Postby Le Corbusier » Mon Sep 26, 2016 6:48 am

Le Corbusier wrote:
Having seen a couple of my locos running at Railex this weekend (enormous thanks to Robin (Rolvenden) and Tim (Clutton) for the opportunity for them to stretch their legs) I remain astonished how *little* movement is needed in a chassis for it to run smoothly. ..... So you could build the outside axleboxes around the extended axles leaving perhaps 1.0mm up and down clearance on top and bottom.


Thanks Paul,

This is very helpful ... given that I am also still at the 'early' stage of track building and so my experience of actually running in P4 is very limited. I was intending to discuss this problem with you at the P4 stand yesterday but you were very busy and I thought drumming up new members should take priority.

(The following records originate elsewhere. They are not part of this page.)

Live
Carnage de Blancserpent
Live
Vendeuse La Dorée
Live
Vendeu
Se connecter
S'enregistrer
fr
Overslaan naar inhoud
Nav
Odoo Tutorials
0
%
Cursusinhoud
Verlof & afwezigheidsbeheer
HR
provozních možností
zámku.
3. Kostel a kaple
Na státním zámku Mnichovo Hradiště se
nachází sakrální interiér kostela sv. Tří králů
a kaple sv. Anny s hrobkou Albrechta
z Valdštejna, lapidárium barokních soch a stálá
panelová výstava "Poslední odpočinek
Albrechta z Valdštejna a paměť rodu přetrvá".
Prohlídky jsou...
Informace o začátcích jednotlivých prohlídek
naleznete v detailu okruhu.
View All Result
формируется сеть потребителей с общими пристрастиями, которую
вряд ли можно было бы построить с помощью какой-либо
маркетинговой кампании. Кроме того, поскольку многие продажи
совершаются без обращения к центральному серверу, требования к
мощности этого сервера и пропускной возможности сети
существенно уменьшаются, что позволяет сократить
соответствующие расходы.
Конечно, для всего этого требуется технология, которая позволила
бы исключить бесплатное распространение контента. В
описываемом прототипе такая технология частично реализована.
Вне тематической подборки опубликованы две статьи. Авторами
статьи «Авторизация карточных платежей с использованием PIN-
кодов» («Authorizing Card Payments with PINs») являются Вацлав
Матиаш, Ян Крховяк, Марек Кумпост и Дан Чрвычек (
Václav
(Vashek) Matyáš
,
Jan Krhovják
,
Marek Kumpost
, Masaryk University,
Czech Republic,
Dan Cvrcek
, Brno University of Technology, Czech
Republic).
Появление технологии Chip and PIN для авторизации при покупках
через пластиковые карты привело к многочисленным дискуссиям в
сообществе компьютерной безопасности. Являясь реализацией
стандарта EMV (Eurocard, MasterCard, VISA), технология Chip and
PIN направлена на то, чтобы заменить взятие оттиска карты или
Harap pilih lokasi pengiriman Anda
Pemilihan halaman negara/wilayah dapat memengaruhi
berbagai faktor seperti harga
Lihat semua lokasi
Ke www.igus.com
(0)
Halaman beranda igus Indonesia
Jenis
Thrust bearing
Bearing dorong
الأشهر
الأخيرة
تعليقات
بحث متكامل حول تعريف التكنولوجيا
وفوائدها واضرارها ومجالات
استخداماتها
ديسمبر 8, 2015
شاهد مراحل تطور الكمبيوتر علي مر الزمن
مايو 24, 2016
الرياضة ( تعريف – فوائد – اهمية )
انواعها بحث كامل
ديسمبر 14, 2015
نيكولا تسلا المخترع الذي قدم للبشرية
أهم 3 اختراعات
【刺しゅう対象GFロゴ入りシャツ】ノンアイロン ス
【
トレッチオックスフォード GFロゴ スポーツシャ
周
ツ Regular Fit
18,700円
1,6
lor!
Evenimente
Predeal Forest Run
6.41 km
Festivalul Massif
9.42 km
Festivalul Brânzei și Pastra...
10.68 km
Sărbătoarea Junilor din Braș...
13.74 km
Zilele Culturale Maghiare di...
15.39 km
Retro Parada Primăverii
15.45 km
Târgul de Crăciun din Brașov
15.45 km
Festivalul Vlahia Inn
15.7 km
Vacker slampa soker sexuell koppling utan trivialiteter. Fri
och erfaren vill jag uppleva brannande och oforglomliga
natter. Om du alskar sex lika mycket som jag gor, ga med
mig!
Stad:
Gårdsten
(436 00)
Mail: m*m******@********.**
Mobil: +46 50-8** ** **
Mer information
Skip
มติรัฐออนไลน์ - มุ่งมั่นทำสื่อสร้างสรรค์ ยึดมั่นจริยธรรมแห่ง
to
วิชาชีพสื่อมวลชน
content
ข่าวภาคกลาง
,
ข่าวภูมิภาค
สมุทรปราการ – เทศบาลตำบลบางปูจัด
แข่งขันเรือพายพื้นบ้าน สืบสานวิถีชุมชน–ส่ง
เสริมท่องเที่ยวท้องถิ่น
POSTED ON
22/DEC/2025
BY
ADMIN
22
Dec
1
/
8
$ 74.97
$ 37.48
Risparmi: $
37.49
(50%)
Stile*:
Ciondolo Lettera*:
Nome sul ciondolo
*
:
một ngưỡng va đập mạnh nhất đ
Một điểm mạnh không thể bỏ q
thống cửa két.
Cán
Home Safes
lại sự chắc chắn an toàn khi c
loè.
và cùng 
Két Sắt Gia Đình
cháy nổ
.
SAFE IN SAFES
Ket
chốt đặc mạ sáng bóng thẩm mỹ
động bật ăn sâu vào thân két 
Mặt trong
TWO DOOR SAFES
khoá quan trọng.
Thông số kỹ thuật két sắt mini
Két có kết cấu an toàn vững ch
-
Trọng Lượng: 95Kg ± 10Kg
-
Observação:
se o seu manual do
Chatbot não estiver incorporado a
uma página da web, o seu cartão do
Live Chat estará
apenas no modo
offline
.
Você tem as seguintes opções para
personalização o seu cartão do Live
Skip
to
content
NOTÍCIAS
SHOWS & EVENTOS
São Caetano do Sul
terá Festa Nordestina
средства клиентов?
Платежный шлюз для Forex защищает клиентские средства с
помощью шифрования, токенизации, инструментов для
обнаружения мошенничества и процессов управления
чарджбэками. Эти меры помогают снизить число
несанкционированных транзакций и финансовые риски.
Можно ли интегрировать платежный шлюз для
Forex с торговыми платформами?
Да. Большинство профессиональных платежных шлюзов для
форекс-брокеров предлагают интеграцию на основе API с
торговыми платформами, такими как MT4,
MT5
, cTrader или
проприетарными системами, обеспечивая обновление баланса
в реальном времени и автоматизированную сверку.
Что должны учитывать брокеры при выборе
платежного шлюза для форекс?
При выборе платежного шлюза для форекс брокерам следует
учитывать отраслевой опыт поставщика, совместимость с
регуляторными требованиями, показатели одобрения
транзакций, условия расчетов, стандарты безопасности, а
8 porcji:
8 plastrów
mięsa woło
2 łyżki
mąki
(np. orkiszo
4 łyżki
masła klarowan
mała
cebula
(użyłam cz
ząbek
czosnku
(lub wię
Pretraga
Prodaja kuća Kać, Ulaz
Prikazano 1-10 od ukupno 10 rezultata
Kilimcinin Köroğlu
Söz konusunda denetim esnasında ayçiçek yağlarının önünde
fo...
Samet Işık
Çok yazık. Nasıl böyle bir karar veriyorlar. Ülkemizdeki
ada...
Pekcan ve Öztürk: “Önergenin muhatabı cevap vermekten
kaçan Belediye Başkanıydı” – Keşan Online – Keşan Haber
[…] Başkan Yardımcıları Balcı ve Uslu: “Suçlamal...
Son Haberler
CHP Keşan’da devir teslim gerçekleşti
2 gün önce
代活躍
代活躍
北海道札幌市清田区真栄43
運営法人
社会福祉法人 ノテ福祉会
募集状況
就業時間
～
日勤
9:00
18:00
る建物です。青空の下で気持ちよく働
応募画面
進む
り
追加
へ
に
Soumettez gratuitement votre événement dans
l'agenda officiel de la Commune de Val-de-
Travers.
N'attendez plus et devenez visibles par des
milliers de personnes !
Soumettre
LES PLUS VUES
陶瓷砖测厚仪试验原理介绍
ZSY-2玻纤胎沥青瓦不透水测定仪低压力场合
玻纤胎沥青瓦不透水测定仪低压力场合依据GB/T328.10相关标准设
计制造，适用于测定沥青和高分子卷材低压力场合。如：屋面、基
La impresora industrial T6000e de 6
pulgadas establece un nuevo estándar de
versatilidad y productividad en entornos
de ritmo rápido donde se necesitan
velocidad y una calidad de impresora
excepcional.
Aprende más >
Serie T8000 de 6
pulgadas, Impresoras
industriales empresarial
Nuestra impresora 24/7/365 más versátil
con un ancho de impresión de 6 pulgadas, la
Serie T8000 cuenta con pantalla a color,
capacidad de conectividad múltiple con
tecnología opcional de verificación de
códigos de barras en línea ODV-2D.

From your thoughts I wonder if a first stab at a solution in this instance might be fit high-level horn blocks (or similar) within a cleared opening, The blocks opened out to allow the required degree of slop? It should be possible to set them such as to allow a degree of daylight above and below to increase realism and also to affix the bottom strap (much like on the slaters model attached). The question is ... would they need to be permanently fixed in place to work? Being able to drop the wheels out makes painting/maintenance etc much simpler.

Tim


Still chipping away at the outside frame Kirtley after a summer away from modelling and re-enthused after scale forum. I am trying to figure a way of making the bottom straps below the axle boxes convincing yet removable. They will close across the bottom of the white metal frames. does anyone have a clever ruse? they will be purely cosmetic.
Tim Lee

billbedford

Re: help on sprung csb chassis with cosmetic outside frames

Postby billbedford » Tue Sep 27, 2016 9:43 am

Le Corbusier wrote:Still chipping away at the outside frame Kirtley after a summer away from modelling and re-enthused after scale forum. I am trying to figure a way of making the bottom straps below the axle boxes convincing yet removable. They will close across the bottom of the white metal frames. does anyone have a clever ruse? they will be purely cosmetic.


Solder a copper wire 'staple' onto the back of the keeper plates. The staples can then be put into two holes in the frames and bent over to hold the keeper in place.